▶ THE DATA
════════

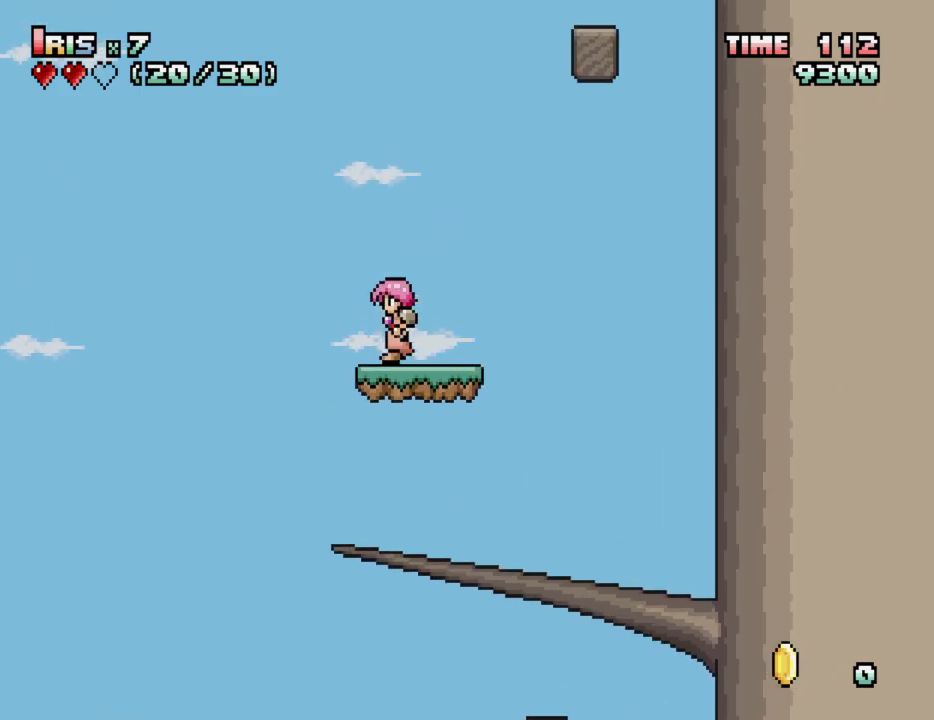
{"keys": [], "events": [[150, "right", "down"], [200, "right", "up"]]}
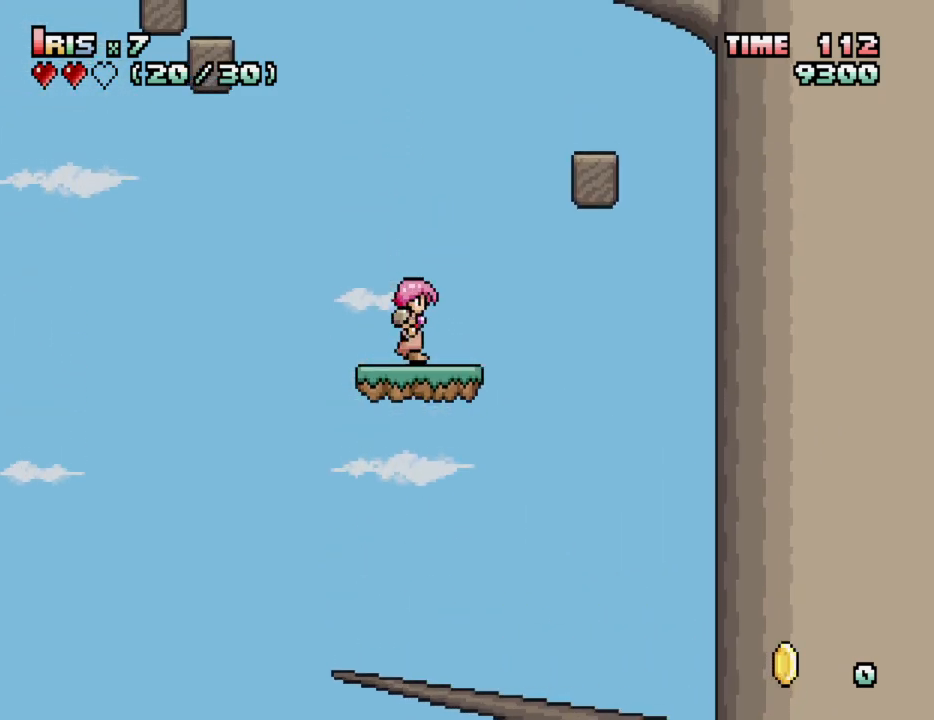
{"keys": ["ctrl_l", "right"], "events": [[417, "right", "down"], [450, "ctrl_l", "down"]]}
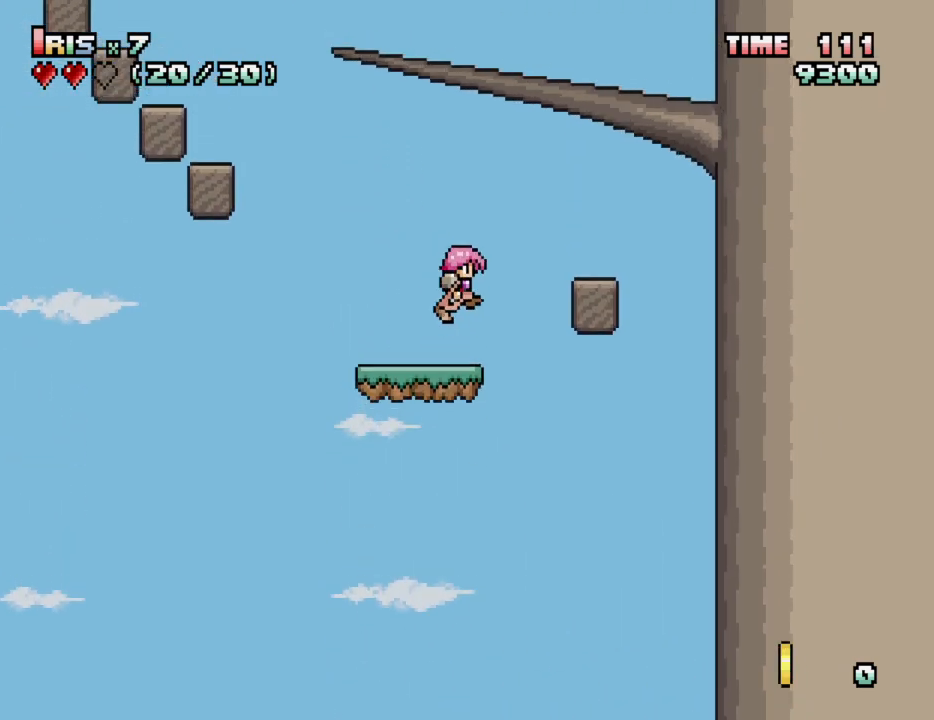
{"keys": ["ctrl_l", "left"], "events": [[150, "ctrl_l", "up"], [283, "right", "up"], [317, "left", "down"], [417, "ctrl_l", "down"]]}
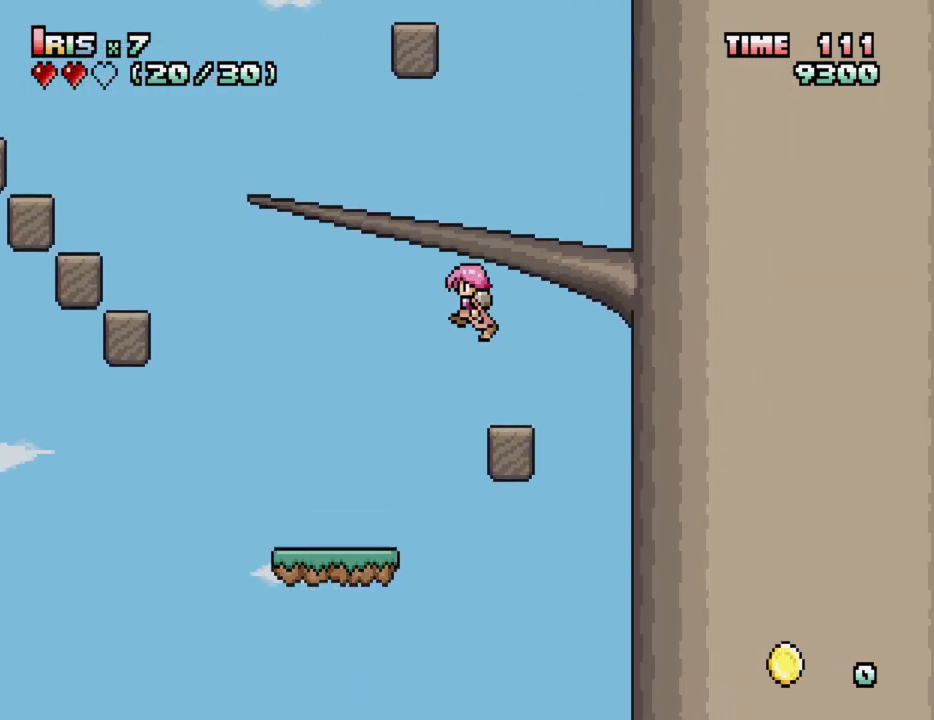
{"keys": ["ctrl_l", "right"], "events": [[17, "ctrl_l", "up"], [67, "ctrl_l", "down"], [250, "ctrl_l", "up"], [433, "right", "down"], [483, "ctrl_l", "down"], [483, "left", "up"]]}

════════

▶ WORK INSTRUCTION
Sift the material for lines with the string "left". Copy each one found.

▶ RESPONSE TO THIS TASK
{"keys": ["ctrl_l", "left"], "events": [[150, "ctrl_l", "up"], [283, "right", "up"], [317, "left", "down"], [417, "ctrl_l", "down"]]}
{"keys": ["ctrl_l", "right"], "events": [[17, "ctrl_l", "up"], [67, "ctrl_l", "down"], [250, "ctrl_l", "up"], [433, "right", "down"], [483, "ctrl_l", "down"], [483, "left", "up"]]}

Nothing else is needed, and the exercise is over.